Süddeutsche Zeitung

Oktoberfest 2018:Sicherer Wiesn-Spaß für Frauen und Mädchen - so geht's

Friedlich schunkeln, busserln, trinken - so sollte das Oktoberfest sein. Wie Frauen und Mädchen sich schützen können.

Von Tanja Mokosch

Eine Frau darf auf der Wiesn machen, was sie will: trinken, schunkeln, busserln, langes Dirndl tragen, kurzes Dirndl tragen, kein Dirndl tragen. "Eine Frau muss auch nackt und völlig betrunken über die Wiesn laufen können, ohne dass irgendetwas passiert", sagt Magdalena Schierl vom Frauennotruf München und der Aktion "Sichere Wiesn für Mädchen und Frauen".

Bereitgestellte Daten –
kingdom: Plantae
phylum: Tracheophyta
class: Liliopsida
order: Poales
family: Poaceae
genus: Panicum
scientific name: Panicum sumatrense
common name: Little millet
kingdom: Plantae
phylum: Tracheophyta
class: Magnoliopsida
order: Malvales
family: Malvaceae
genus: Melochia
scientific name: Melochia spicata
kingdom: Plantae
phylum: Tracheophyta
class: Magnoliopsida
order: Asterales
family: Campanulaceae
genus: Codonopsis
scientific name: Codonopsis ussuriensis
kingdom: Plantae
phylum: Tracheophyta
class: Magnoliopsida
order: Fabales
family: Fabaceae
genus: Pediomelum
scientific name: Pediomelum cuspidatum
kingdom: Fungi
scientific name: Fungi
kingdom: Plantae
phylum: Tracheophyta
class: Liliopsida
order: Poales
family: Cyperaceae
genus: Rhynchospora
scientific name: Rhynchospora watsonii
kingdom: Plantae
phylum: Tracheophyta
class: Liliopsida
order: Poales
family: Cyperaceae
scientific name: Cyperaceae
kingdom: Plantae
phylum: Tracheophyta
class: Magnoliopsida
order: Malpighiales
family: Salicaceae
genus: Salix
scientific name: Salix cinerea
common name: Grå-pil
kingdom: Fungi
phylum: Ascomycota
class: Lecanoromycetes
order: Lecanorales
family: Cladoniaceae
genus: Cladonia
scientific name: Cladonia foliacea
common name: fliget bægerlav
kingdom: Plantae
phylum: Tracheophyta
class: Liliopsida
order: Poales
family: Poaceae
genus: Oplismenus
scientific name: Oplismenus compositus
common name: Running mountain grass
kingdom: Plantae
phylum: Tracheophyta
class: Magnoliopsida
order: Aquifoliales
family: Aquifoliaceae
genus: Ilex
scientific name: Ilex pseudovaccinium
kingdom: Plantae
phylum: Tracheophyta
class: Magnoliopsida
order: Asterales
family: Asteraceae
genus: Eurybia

Aufgaben –
• a. Beantworte die folgenden Fragen anhand des Lesetexts.
(i) Auf welches Jahr bezieht sich der Lesetext im Titel?
(ii) Welche drei Tätigkeiten nennt der Untertitel dafür, wie das Oktoberfest sein sollte?
(iii) Für welche zwei Stellen spricht Magdalena Schierl?
• b. Erläutere bitte in ein bis drei Sätzen, wie der Lesetext die Aussage stützt, dass eine Frau auf der Wiesn machen darf, was sie will.

Lösungen –
• a.
(i) Auf das Jahr 2018.
(ii) Friedlich schunkeln, busserln und trinken.
(iii) Für den Frauennotruf München und die Aktion "Sichere Wiesn für Mädchen und Frauen".

• b. Der Lesetext zählt Beispiele auf: trinken, schunkeln, busserln und ein langes, ein kurzes oder gar kein Dirndl tragen. Außerdem zitiert er Magdalena Schierl vom Frauennotruf München. Nach ihren Worten muss eine Frau auch nackt und völlig betrunken über die Wiesn laufen können, ohne dass irgendetwas passiert.